# light for new tank



## Girish (Aug 7, 2014)

As mentioned in my previous thread I am in a process of setting up 65 gallon new tank. Today I have bought 
T8 2nos BIOLUX ( Osram ) 18 w each
T8 2nos Fluora ( Osram ) 18 w each
T8 2nos warm white ( Osram ) 18 w each
I feel I am short in watts , I need to increase , but is the combination actualy required, or do I need to add something more ??
Blue Neon is needed?? As Fluora emits red light.


----------



## Girish (Aug 7, 2014)

NON from the site has a reply for this ??????


----------



## Newt (Apr 1, 2004)

It might be because those bulbs are not (normally) available here in the USA and most of the members are from the USA. Also, many have moved beyond T8 bulbs; althou I think they are still viable for the hobby. I believe those bulbs are more abundant in Europe.


----------



## Girish (Aug 7, 2014)

yes probably @Newt you are right.


----------



## Yorkie (Sep 8, 2014)

Newt said:


> It might be because those bulbs are not (normally) available here in the USA and most of the members are from the USA. Also, many have moved beyond T8 bulbs; althou I think they are still viable for the hobby. I believe those bulbs are more abundant in Europe.


Hi Newt,

I'm in the UK.

It is still possible to get T8s. However, T5s and T5HOs are more the norm for fluorescent tubes. Having said that, LED lighting is rapidly gathering pace and quite rightly in my view. Whilst many companies are intent on making a fast buck with this new technology, there are a few manufacturers who offer products at sensible prices.

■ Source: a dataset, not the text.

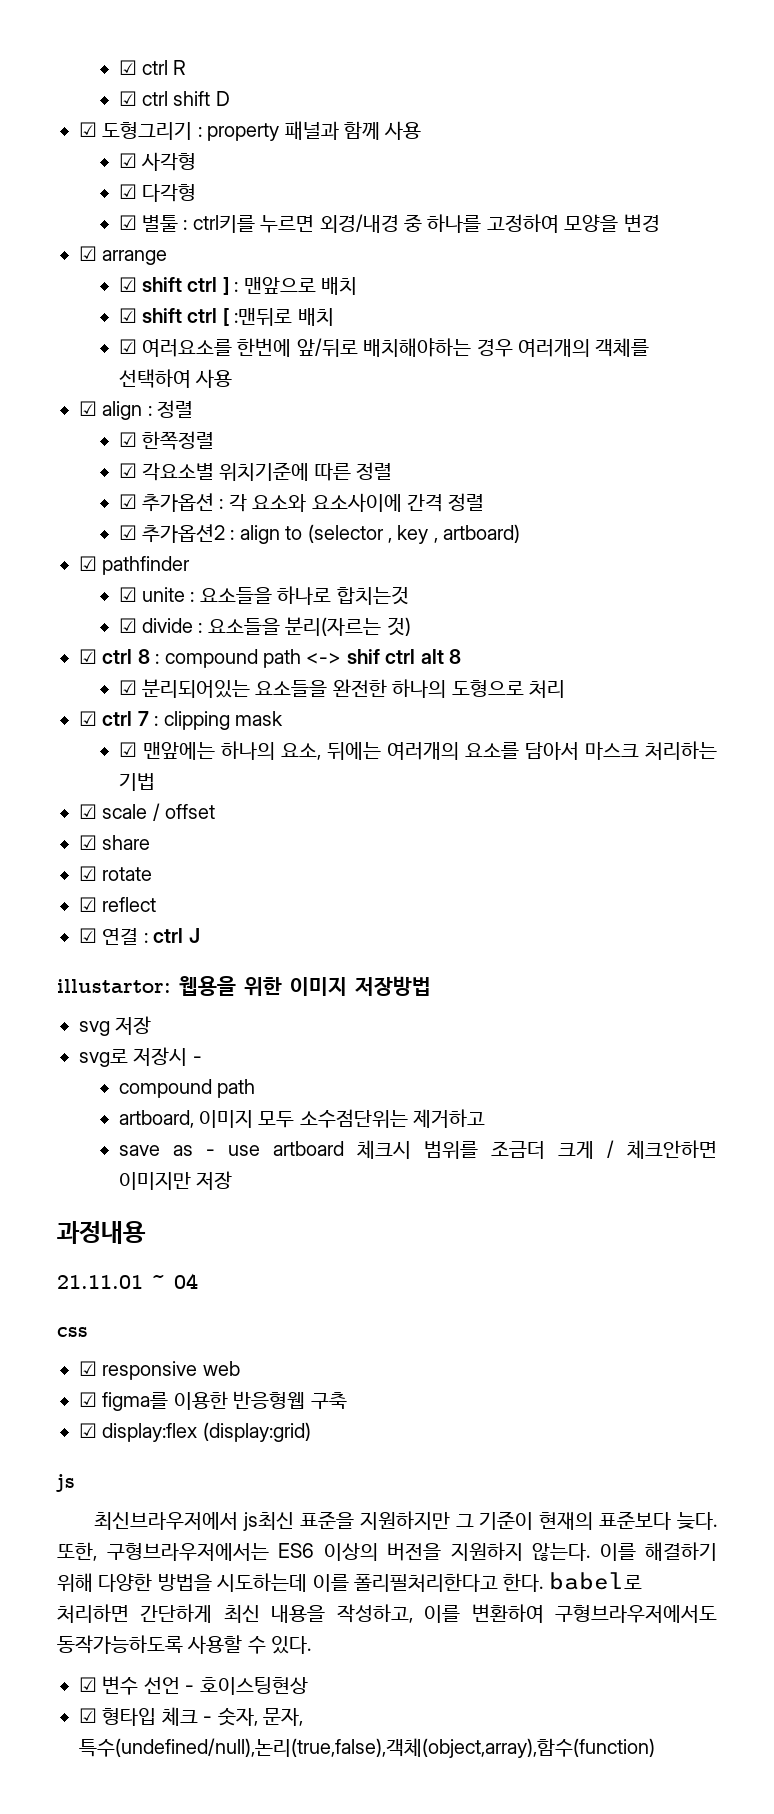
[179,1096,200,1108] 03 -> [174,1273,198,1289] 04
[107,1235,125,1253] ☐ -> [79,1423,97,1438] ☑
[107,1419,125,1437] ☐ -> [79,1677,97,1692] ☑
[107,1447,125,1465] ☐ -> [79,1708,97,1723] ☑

One of the first things I want to know about aquatic lighting is the PAR output. Yet some suppliers are unable to furnish such basic information. I also like to know the output in lumens, the colour temperature and so on. It is also highly desirable to be able to control the light intensity.

Sorry, Girish. I'm getting carried away. I'll stop there.

Y.


----------



## Girish (Aug 7, 2014)

thanks yorkie, i will make a note of this .


----------



## TropTrea (Jan 10, 2014)

Having run T-8 and T-12's for years before the Compacts, then HO T-5's came out I'll comment.

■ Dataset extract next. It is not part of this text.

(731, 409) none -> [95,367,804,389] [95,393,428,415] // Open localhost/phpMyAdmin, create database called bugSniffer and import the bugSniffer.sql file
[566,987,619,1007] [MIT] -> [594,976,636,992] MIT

First off your running 54 Watts on a 65 Gallon tank so unless you have super reflectors you will find yourself on the low end for lighting.

As far as spectrum goes I'm going to take some guesses here but both Flora and Warm White bulbs are usually strong in the rd end of the spectrum. I looked up the BIOLUX and found this is a Germicidal bulb with a strong UV component. These have no place in the Planted tank world other in water filtration systems to help kill some algae. They can also be deadly to some plants.


----------